Fractionation of orange essential oil using liquid–liquid extraction: Equilibrium data for model and real systems at 298.2 K.

• Fractionation of crude orange essential oil using hydroalcoholic solvents.
• Liquid–liquid equilibrium data of model and real systems were determined.
• High deviations for phase compositions calculation using parameters from literature.
• New NRTL and UNIQUAC parameters were adjusted to model citrus systems.
• The distribution of essential oil compounds depends on solvent hydration level.
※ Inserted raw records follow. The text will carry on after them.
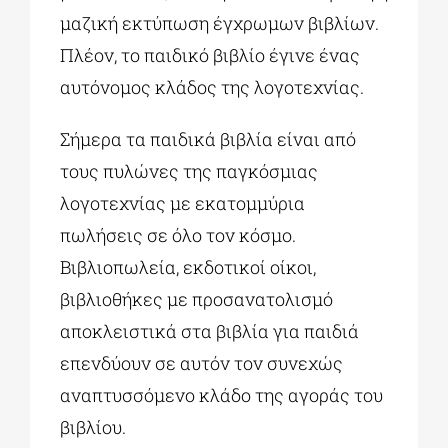
μαζική εκτύπωση έγχρωμων βιβλίων.
Πλέον, το παιδικό βιβλίο έγινε ένας
αυτόνομος κλάδος της λογοτεχνίας.
Σήμερα τα παιδικά βιβλία είναι από
τους πυλώνες της παγκόσμιας
λογοτεχνίας με εκατομμύρια
πωλήσεις σε όλο τον κόσμο.
Βιβλιοπωλεία, εκδοτικοί οίκοι,
βιβλιοθήκες με προσανατολισμό
αποκλειστικά στα βιβλία για παιδιά
επενδύουν σε αυτόν τον συνεχώς
αναπτυσσόμενο κλάδο της αγοράς του
βιβλίου.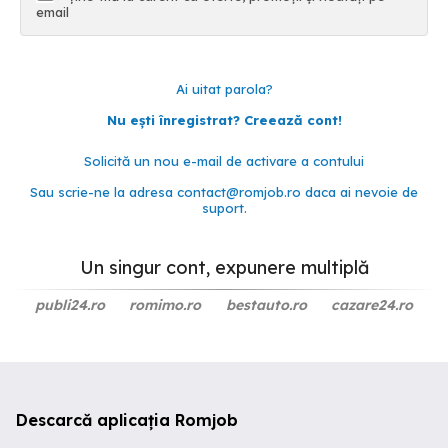
email
Ai uitat parola?
Nu ești înregistrat? Creează cont!
Solicită un nou e-mail de activare a contului
Sau scrie-ne la adresa
contact@romjob.ro
daca ai nevoie de
suport.
Un singur cont, expunere multiplă
publi24.ro
romimo.ro
bestauto.ro
cazare24.ro
Descarcă aplicația Romjob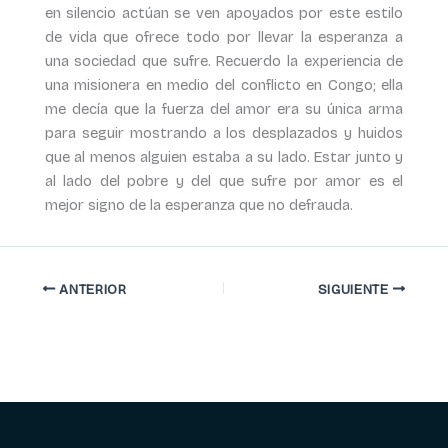
en silencio actúan se ven apoyados por este estilo
de vida que ofrece todo por llevar la esperanza a
una sociedad que sufre. Recuerdo la experiencia de
una misionera en medio del conflicto en Congo; ella
me decía que la fuerza del amor era su única arma
para seguir mostrando a los desplazados y huidos
que al menos alguien estaba a su lado. Estar junto y
al lado del pobre y del que sufre por amor es el
mejor signo de la esperanza que no defrauda.
ANTERIOR
SIGUIENTE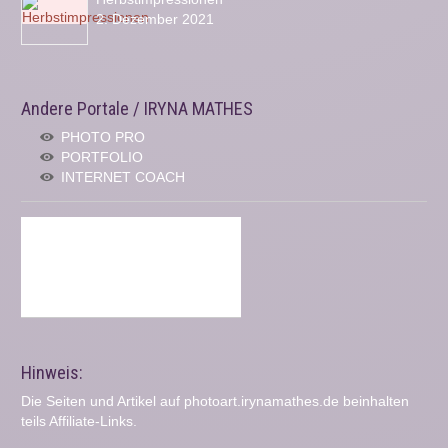
2. Dezember 2021
Andere Portale / IRYNA MATHES
PHOTO PRO
PORTFOLIO
INTERNET COACH
Hinweis:
Die Seiten und Artikel auf photoart.irynamathes.de beinhalten
teils Affiliate-Links.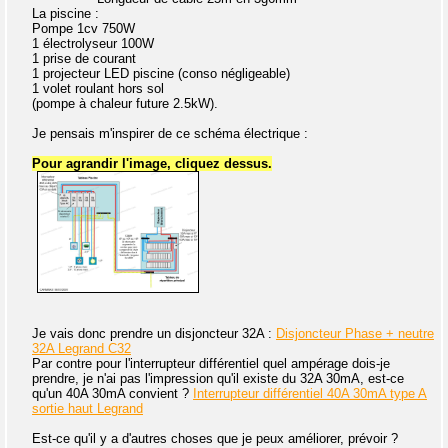
La piscine :
Pompe 1cv 750W
1 électrolyseur 100W
1 prise de courant
1 projecteur LED piscine (conso négligeable)
1 volet roulant hors sol
(pompe à chaleur future 2.5kW).
Je pensais m'inspirer de ce schéma électrique :
Pour agrandir l'image, cliquez dessus.
Je vais donc prendre un disjoncteur 32A :
Disjoncteur Phase + neutre
32A Legrand C32
Par contre pour l'interrupteur différentiel quel ampérage dois-je
prendre, je n'ai pas l'impression qu'il existe du 32A 30mA, est-ce
qu'un 40A 30mA convient ?
Interrupteur différentiel 40A 30mA type A
sortie haut Legrand
Est-ce qu'il y a d'autres choses que je peux améliorer, prévoir ?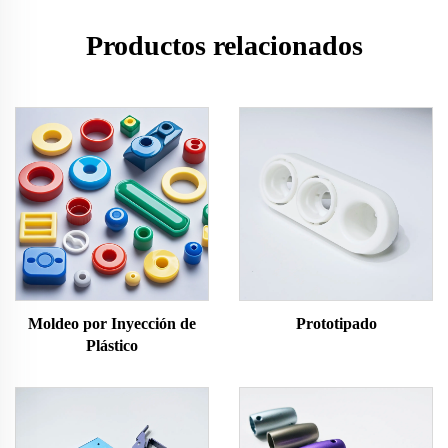
Productos relacionados
Moldeo por Inyección de
Prototipado
Plástico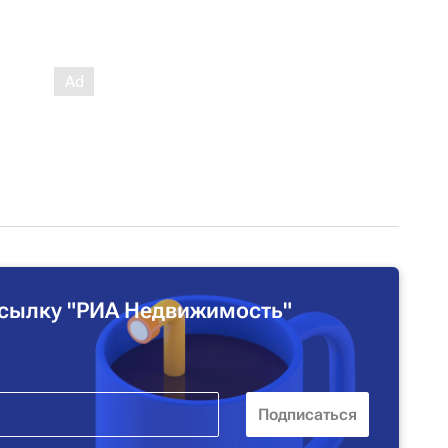
сылку "РИА Недвижимость"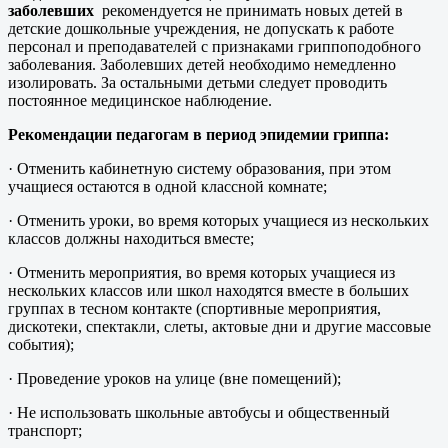
заболевших
рекомендуется не принимать новых детей в
детские дошкольные учреждения, не допускать к работе
персонал и преподавателей с признаками гриппоподобного
заболевания. Заболевших детей необходимо немедленно
изолировать. За остальными детьми следует проводить
постоянное медицинское наблюдение.
Рекомендации педагогам в период эпидемии гриппа:
· Отменить кабинетную систему образования, при этом
учащиеся остаются в одной классной комнате;
· Отменить уроки, во время которых учащиеся из нескольких
классов должны находиться вместе;
· Отменить мероприятия, во время которых учащиеся из
нескольких классов или школ находятся вместе в больших
группах в тесном контакте (спортивные мероприятия,
дискотеки, спектакли, слеты, актовые дни и другие массовые
события);
· Проведение уроков на улице (вне помещений);
· Не использовать школьные автобусы и общественный
транспорт;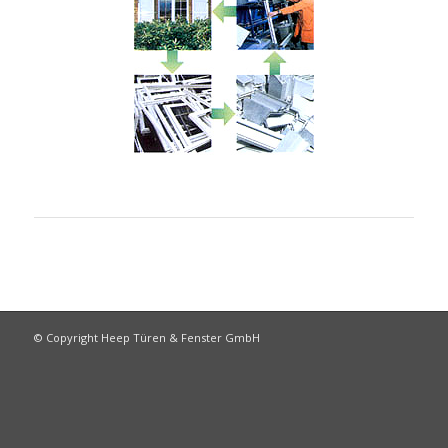
© Copyright Heep Türen & Fenster GmbH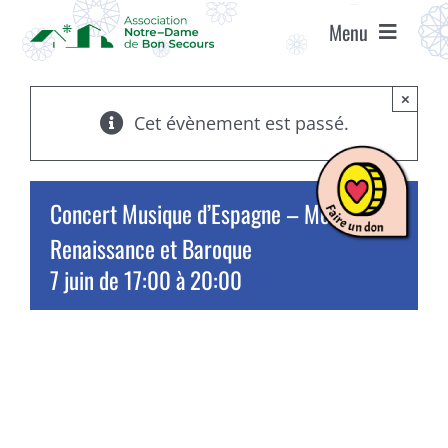
Passer
Menu
au
contenu
ACCUEIL
×
Cet évènement est passé.
ASSOCIATION
Concert Musique d’Espagne – Médiévale,
ÉTABLISSEMENTS
Renaissance et Baroque
7 juin de 17:00
à
20:00
VIE ASSOCIATIVE
AGENDA
RECRUTEMENT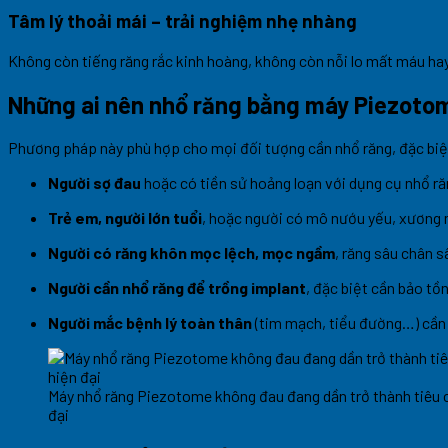
Tâm lý thoải mái – trải nghiệm nhẹ nhàng
Không còn tiếng răng rắc kinh hoàng, không còn nỗi lo mất máu ha
Những ai nên nhổ răng bằng máy Piezoto
Phương pháp này phù hợp cho mọi đối tượng cần nhổ răng, đặc biệt
Người sợ đau
hoặc có tiền sử hoảng loạn với dụng cụ nhổ ră
Trẻ em, người lớn tuổi
, hoặc người có mô nướu yếu, xương
Người có răng khôn mọc lệch, mọc ngầm
, răng sâu chân s
Người cần nhổ răng để trồng implant
, đặc biệt cần bảo tồ
Người mắc bệnh lý toàn thân
(tim mạch, tiểu đường…) cần
Máy nhổ răng Piezotome không đau đang dần trở thành tiêu 
đại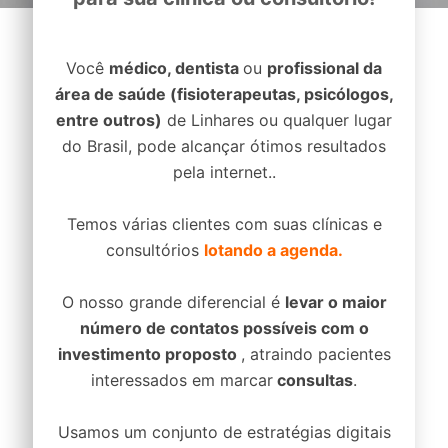
Você
médico, dentista
ou
profissional da
área de saúde (fisioterapeutas, psicólogos,
entre outros)
de Linhares ou qualquer lugar
do Brasil, pode alcançar ótimos resultados
pela internet..
Temos várias clientes com suas clínicas e
consultórios
lotando a agenda.
O nosso grande diferencial é
levar o maior
número de contatos possíveis com o
investimento proposto
, atraindo pacientes
interessados em marcar
consultas
.
Usamos um conjunto de estratégias digitais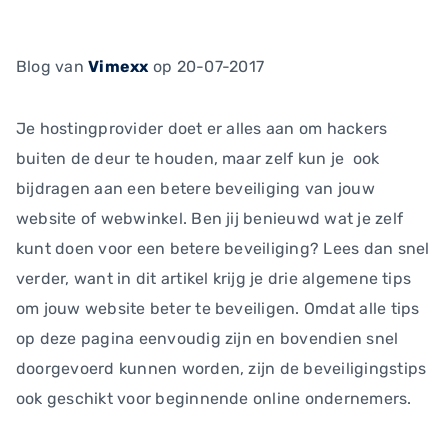
Blog
van
Vimexx
op 20-07-2017
Je hostingprovider doet er alles aan om hackers
buiten de deur te houden, maar zelf kun je ook
bijdragen aan een betere beveiliging van jouw
website of webwinkel. Ben jij benieuwd wat je zelf
kunt doen voor een betere beveiliging? Lees dan snel
verder, want in dit artikel krijg je drie algemene tips
om jouw website beter te beveiligen. Omdat alle tips
op deze pagina eenvoudig zijn en bovendien snel
doorgevoerd kunnen worden, zijn de beveiligingstips
ook geschikt voor beginnende online ondernemers.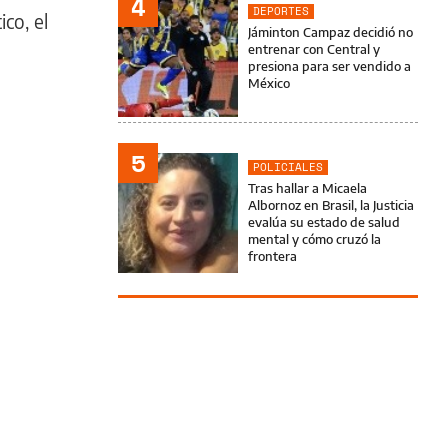
4
DEPORTES
ico, el
Jáminton Campaz decidió no
entrenar con Central y
presiona para ser vendido a
México
5
POLICIALES
Tras hallar a Micaela
Albornoz en Brasil, la Justicia
evalúa su estado de salud
mental y cómo cruzó la
frontera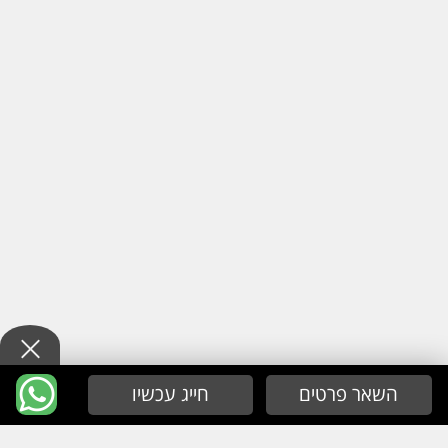
השאר פרטים
חייג עכשיו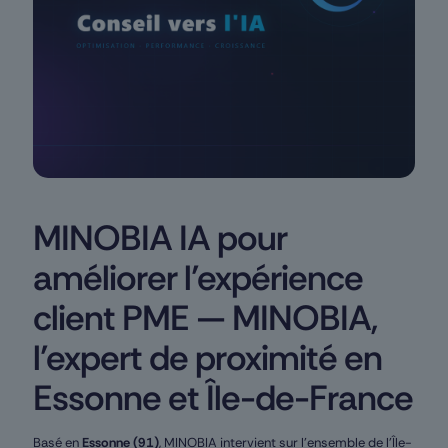
MINOBIA IA pour
améliorer l’expérience
client PME — MINOBIA,
l’expert de proximité en
Essonne et Île-de-France
Basé en
Essonne (91)
, MINOBIA intervient sur l’ensemble de l’Île-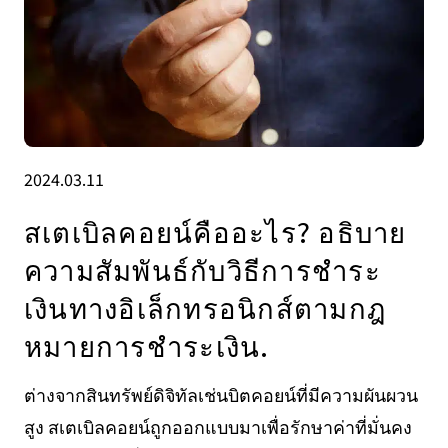
2024.03.11
สเตเบิลคอยน์คืออะไร? อธิบาย
ความสัมพันธ์กับวิธีการชําระ
เงินทางอิเล็กทรอนิกส์ตามกฎ
หมายการชําระเงิน.
ต่างจากสินทรัพย์ดิจิทัลเช่นบิตคอยน์ที่มีความผันผวน
สูง สเตเบิลคอยน์ถูกออกแบบมาเพื่อรักษาค่าที่มั่นคง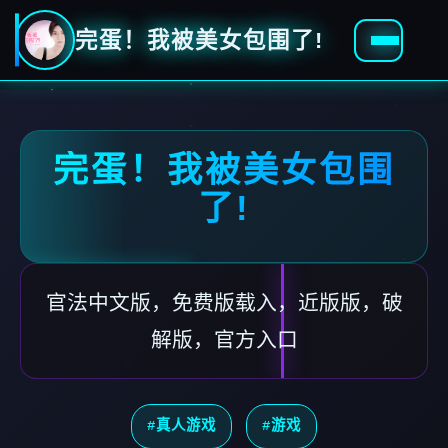
完蛋！我被美女包围了!
完蛋！我被美女包围
了!
官法中文版，免费版载入，近版版，破
解版，官方入口
#真人游戏
#游戏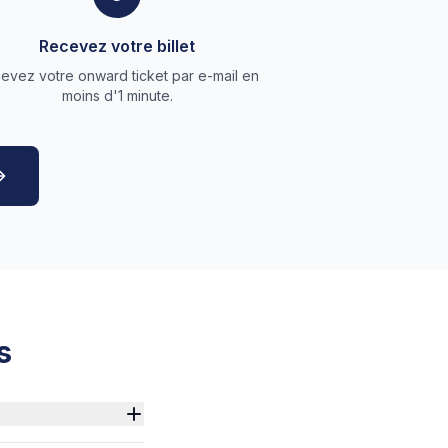
Recevez votre billet
evez votre onward ticket par e-mail en
moins d'1 minute.
s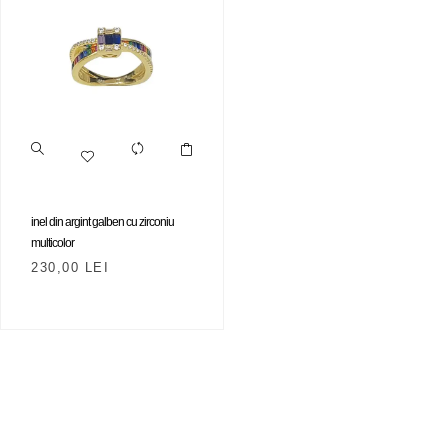
inel din argint galben cu zirconiu
multicolor
230,00
LEI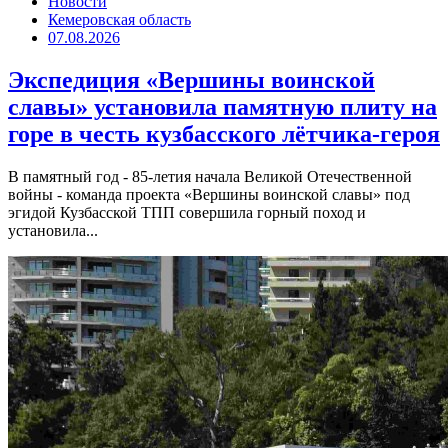
Новости
Кемеровская область
07.08.2026
Экспедиция «Вершины воинской
славы» установила памятную плиту на
горе в честь кузбасского лётчика-героя
В памятный год - 85-летия начала Великой Отечественной
войны - команда проекта «Вершины воинской славы» под
эгидой Кузбасской ТПП совершила горный поход и
установила...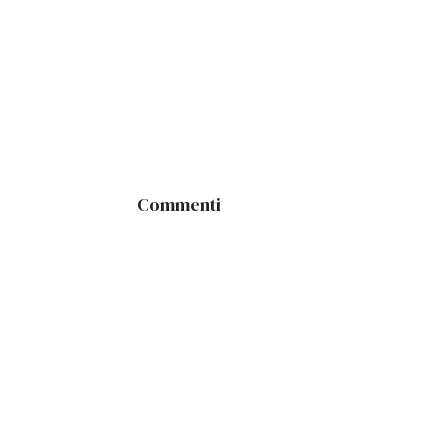
Commenti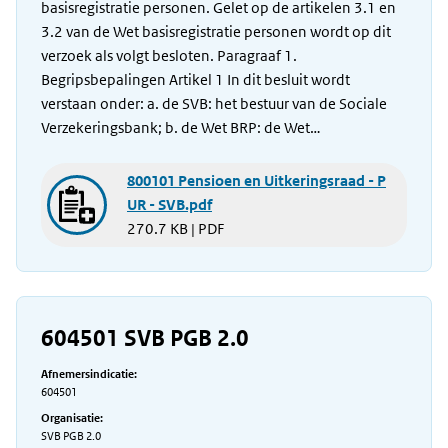
basisregistratie personen. Gelet op de artikelen 3.1 en
3.2 van de Wet basisregistratie personen wordt op dit
verzoek als volgt besloten. Paragraaf 1.
Begripsbepalingen Artikel 1 In dit besluit wordt
verstaan onder: a. de SVB: het bestuur van de Sociale
Verzekeringsbank; b. de Wet BRP: de Wet…
800101 Pensioen en Uitkeringsraad - P
UR - SVB.pdf
270.7 KB | PDF
604501 SVB PGB 2.0
Afnemersindicatie:
604501
Organisatie:
SVB PGB 2.0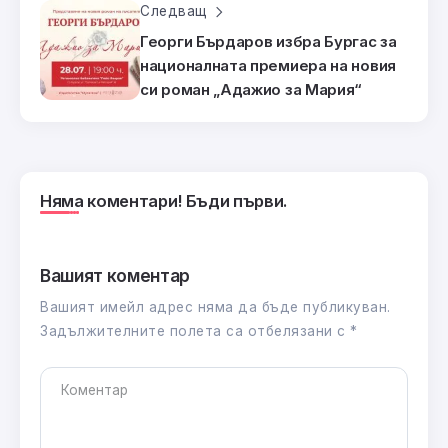
Следващ
Георги Бърдаров избра Бургас за
националната премиера на новия
си роман „Адажио за Мария“
Няма коментари! Бъди първи.
Вашият коментар
Вашият имейл адрес няма да бъде публикуван.
Задължителните полета са отбелязани с
*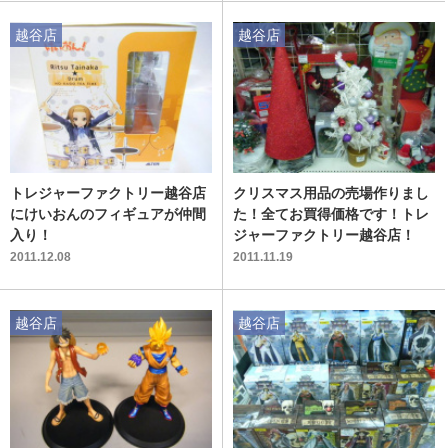
越谷店
越谷店
トレジャーファクトリー越谷店
クリスマス用品の売場作りまし
にけいおんのフィギュアが仲間
た！全てお買得価格です！トレ
入り！
ジャーファクトリー越谷店！
2011.12.08
2011.11.19
越谷店
越谷店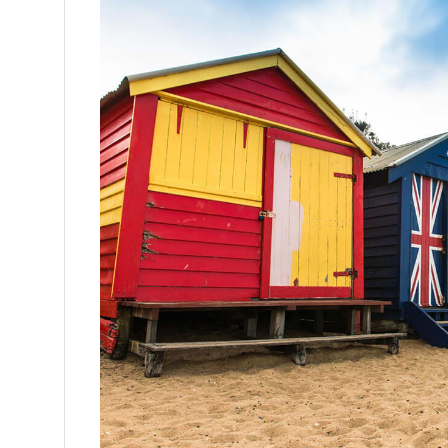
4.1
気温・天気の変化が激しい
4.2
日本人が多く関わり方によっては現地
4.3
物価（生活費用）が比較的高い
4.4
人気な仕事は競争率が高い
5
メルボルン留学を経験した方の就職先・その
6
メルボルン留学に関するお困りごとはタビケ
7
メルボルン留学でおすすめの語学学校3選
7.1
ILSC Melbourne
7.2
Universal English（UE / UIT）Mel
7.3
Albright Melbourne
8
タビケン留学ユーザーでメルボルンに滞在
9
費用が気になるならメルボルン渡航前にフ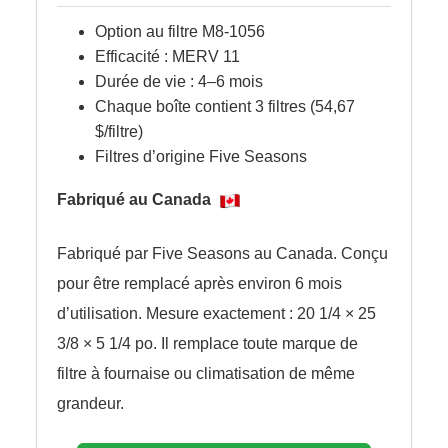
Option au filtre M8-1056
Efficacité : MERV 11
Durée de vie : 4–6 mois
Chaque boîte contient 3 filtres (54,67
$/filtre)
Filtres d’origine Five Seasons
Fabriqué au Canada
Fabriqué par
Five Seasons
au Canada. Conçu
pour être remplacé après environ 6 mois
d’utilisation. M
esure exactement : 20 1/4 × 25
3/8 × 5 1/4 po. Il remplace toute marque de
filtre à fournaise ou climatisation de même
grandeur.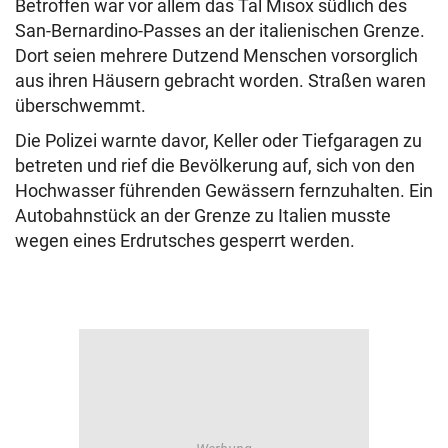
Betroffen war vor allem das Tal Misox südlich des
San-Bernardino-Passes an der italienischen Grenze.
Dort seien mehrere Dutzend Menschen vorsorglich
aus ihren Häusern gebracht worden. Straßen waren
überschwemmt.
Die Polizei warnte davor, Keller oder Tiefgaragen zu
betreten und rief die Bevölkerung auf, sich von den
Hochwasser führenden Gewässern fernzuhalten. Ein
Autobahnstück an der Grenze zu Italien musste
wegen eines Erdrutsches gesperrt werden.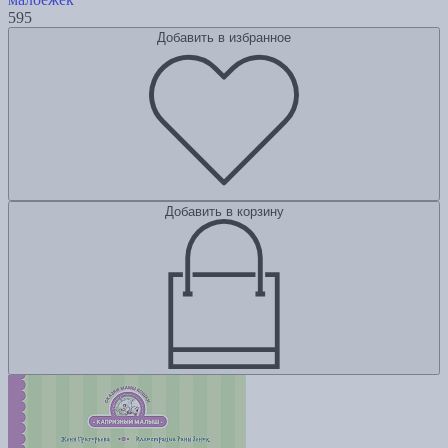
595
Добавить в избранное
Добавить в корзину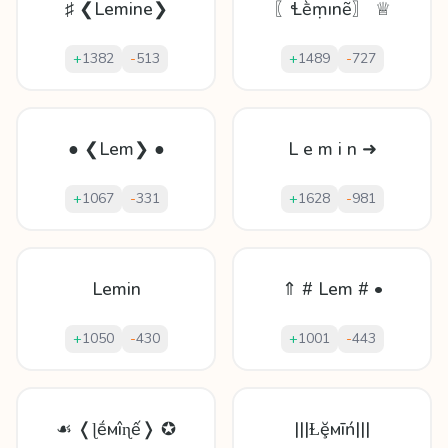
♯ ❮Lemine❯
〖Ɬḕṃınẽ〗 ♕
+
1382
-
513
+
1489
-
727
● ❮Lem❯ ●
L e m i n ➜
+
1067
-
331
+
1628
-
981
Lemin
⇑ # Lem # •
+
1050
-
430
+
1001
-
443
☙ ❬ɭḗмîɳế❭ ✪
|||Ɫḝмīń|||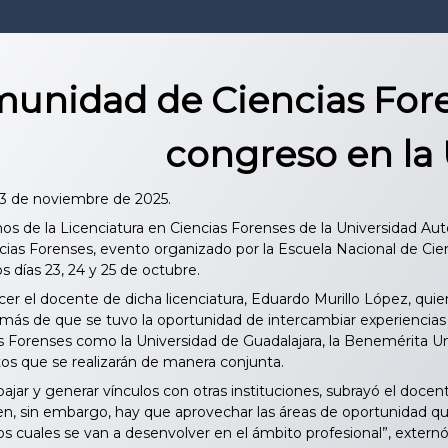
unidad de Ciencias Fore
congreso en l
03 de noviembre de 2025.
s de la Licenciatura en Ciencias Forenses de la Universidad Aut
ias Forenses, evento organizado por la Escuela Nacional de Ci
 días 23, 24 y 25 de octubre.
cer el docente de dicha licenciatura, Eduardo Murillo López, qu
emás de que se tuvo la oportunidad de intercambiar experiencias
as Forenses como la Universidad de Guadalajara, la Benemérita
os que se realizarán de manera conjunta.
jar y generar vínculos con otras instituciones, subrayó el docen
ven, sin embargo, hay que aprovechar las áreas de oportunidad q
os cuales se van a desenvolver en el ámbito profesional”, externó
Essential oils have many industrial applications and are basically composed of terpene hydrocarbons and oxygenated compounds. To improve their stability, sensorial quality, flavoring capacity and, consequently, their commercial value, the removal of hydrocarbon compounds is achieved by a fractionation process that can be performed by liquid–liquid extraction. In this work, a phase equilibrium study of real systems composed of crude orange essential oil and hydroalcoholic solvents (ethanol and water mixtures) was conducted and UNIQUAC and NRTL binary interaction parameters available in the literature were tested without success for the description of phase compositions. To obtain reliable parameters that provide a good description of the phase composition and can be used for computational simulation, liquid–liquid equilibrium data for model systems composed of limonene, linalool, ethanol and water at 298.2 K were determined and used to adjust new binary interaction parameters of UNIQUAC and NRTL thermodynamic models. Concerning the physical–chemical behavior of the system, the increase in the water content of solvent was observed to promote a decrease in the migration of oxygenated compounds to the solvent-rich phase and in the mutual solubility of the compounds. The increase in the composition of the oxygenated compounds in the system resulted in an increased solubility of these oxygenated compounds and a consequent decreased solvent selectivity. The new set of parameters provided a satisfactory representation of the experimental data, with global deviations of up to a 0.0031 mass fraction in the prediction process, which indicates that these parameters may be very useful in the optimization of the fractionation process by computational simulation.